Find every line in the entries below that contains the string "kern", and copy each of those lines in full. Matches must have the same case.

++++ Task input

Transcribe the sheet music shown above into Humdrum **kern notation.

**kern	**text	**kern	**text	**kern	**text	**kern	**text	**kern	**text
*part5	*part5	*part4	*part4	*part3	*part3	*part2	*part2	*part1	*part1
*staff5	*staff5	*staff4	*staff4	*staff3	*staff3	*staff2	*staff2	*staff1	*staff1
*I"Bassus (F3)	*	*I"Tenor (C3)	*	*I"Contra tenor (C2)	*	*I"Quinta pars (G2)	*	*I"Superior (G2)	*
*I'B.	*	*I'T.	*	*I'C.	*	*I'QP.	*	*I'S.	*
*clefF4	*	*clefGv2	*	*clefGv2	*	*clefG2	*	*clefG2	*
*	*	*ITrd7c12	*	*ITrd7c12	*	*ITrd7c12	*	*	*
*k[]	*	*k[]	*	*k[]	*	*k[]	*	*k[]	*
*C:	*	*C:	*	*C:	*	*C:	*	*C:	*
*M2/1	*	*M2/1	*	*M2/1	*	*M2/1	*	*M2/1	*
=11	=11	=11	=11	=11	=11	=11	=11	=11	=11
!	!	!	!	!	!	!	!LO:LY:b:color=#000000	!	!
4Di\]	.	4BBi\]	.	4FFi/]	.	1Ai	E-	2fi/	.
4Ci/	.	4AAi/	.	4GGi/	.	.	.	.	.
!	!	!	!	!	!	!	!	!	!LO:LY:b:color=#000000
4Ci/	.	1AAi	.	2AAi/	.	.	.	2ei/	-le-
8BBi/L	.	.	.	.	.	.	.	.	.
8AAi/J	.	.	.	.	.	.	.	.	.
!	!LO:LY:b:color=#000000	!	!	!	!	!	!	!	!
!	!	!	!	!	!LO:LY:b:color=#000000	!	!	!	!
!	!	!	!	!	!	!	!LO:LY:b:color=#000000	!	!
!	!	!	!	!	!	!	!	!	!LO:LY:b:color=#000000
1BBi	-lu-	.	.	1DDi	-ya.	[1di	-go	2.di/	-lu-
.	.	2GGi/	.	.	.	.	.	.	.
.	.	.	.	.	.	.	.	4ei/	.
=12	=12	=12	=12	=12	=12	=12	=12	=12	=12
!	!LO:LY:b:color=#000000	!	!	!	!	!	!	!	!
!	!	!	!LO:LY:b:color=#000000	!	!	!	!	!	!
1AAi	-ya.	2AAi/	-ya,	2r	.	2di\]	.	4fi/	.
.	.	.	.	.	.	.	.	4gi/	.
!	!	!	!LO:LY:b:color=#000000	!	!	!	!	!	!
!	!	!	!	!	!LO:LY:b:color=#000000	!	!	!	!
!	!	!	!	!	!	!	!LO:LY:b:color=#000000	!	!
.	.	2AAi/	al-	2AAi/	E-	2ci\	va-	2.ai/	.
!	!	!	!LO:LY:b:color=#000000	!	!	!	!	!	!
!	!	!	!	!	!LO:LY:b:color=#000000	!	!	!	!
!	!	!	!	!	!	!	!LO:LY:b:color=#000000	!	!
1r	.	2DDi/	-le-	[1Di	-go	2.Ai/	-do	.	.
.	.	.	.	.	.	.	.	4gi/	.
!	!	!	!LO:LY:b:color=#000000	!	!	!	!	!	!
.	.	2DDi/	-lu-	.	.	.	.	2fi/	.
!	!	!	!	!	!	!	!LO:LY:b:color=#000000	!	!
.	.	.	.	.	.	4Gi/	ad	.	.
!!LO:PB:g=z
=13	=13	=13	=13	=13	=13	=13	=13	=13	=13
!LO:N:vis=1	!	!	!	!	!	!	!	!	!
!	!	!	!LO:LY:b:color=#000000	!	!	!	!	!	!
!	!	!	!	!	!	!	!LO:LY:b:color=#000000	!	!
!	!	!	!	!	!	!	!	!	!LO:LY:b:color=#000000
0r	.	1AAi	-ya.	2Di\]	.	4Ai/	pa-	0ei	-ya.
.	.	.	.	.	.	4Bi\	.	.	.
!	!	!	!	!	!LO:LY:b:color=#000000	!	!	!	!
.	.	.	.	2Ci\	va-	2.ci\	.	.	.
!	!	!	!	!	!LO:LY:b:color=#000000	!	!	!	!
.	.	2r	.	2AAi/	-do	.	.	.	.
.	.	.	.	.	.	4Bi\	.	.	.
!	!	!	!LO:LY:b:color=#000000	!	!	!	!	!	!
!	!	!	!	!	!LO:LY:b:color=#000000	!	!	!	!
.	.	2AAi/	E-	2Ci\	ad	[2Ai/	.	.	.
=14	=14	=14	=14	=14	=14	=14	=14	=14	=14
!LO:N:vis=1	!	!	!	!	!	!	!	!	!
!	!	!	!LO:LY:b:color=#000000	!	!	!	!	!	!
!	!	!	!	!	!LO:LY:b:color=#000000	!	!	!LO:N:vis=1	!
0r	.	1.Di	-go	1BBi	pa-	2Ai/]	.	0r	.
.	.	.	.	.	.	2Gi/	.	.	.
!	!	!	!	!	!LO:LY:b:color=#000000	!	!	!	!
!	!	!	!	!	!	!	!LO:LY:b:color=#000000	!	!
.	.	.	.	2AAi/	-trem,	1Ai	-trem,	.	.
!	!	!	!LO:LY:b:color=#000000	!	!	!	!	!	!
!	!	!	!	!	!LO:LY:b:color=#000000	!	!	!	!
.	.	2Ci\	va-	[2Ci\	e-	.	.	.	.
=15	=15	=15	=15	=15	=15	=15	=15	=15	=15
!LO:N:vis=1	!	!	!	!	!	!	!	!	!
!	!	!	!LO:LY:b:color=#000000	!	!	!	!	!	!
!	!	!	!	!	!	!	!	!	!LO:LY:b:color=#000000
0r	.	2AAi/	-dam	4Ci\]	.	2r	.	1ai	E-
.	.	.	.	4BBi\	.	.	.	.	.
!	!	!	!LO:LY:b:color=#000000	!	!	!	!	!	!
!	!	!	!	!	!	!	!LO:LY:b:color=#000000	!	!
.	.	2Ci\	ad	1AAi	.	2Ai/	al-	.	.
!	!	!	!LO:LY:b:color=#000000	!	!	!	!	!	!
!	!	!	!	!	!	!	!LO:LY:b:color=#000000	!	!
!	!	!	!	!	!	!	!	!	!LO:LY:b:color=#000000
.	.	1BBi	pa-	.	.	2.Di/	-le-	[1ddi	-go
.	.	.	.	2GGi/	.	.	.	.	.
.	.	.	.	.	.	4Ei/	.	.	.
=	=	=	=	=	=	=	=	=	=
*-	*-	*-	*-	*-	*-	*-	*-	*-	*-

++++++++

● **Answer to the task**
Transcribe the sheet music shown above into Humdrum **kern notation.
**kern	**text	**kern	**text	**kern	**text	**kern	**text	**kern	**text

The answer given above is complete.